**WHAT IS EXPECTED:** Rewrite the full material exactly; no line may be skipped.

☆ ☆ ☆ ☆ ☆ ☆ ☆

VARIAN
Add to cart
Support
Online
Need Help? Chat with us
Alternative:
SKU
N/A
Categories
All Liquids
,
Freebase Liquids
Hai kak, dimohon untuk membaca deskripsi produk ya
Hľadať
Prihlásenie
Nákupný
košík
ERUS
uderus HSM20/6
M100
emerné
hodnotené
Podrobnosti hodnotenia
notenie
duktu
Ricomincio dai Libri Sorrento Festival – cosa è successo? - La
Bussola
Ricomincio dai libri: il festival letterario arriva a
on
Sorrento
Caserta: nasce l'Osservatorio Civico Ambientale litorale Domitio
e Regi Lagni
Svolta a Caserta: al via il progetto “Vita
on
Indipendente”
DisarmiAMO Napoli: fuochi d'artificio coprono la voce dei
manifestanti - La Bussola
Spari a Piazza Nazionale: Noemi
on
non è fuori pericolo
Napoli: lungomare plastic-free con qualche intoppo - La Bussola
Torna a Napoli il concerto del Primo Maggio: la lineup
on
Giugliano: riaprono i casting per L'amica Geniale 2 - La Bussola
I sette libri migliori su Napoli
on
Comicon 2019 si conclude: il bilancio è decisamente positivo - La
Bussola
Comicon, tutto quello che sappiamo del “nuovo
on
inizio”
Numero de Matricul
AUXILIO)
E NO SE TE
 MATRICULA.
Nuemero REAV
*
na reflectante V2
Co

☆ ☆ ☆ ☆ ☆ ☆ ☆

**EXERCISE OUTPUT:**
VARIAN
Add to cart
Support
Online
Need Help? Chat with us
Alternative:
SKU
N/A
Categories
All Liquids
,
Freebase Liquids
Hai kak, dimohon untuk membaca deskripsi produk ya
Hľadať
Prihlásenie
Nákupný
košík
ERUS
uderus HSM20/6
M100
emerné
hodnotené
Podrobnosti hodnotenia
notenie
duktu
Ricomincio dai Libri Sorrento Festival – cosa è successo? - La
Bussola
Ricomincio dai libri: il festival letterario arriva a
on
Sorrento
Caserta: nasce l'Osservatorio Civico Ambientale litorale Domitio
e Regi Lagni
Svolta a Caserta: al via il progetto “Vita
on
Indipendente”
DisarmiAMO Napoli: fuochi d'artificio coprono la voce dei
manifestanti - La Bussola
Spari a Piazza Nazionale: Noemi
on
non è fuori pericolo
Napoli: lungomare plastic-free con qualche intoppo - La Bussola
Torna a Napoli il concerto del Primo Maggio: la lineup
on
Giugliano: riaprono i casting per L'amica Geniale 2 - La Bussola
I sette libri migliori su Napoli
on
Comicon 2019 si conclude: il bilancio è decisamente positivo - La
Bussola
Comicon, tutto quello che sappiamo del “nuovo
on
inizio”
Numero de Matricul
AUXILIO)
E NO SE TE
 MATRICULA.
Nuemero REAV
*
na reflectante V2
Co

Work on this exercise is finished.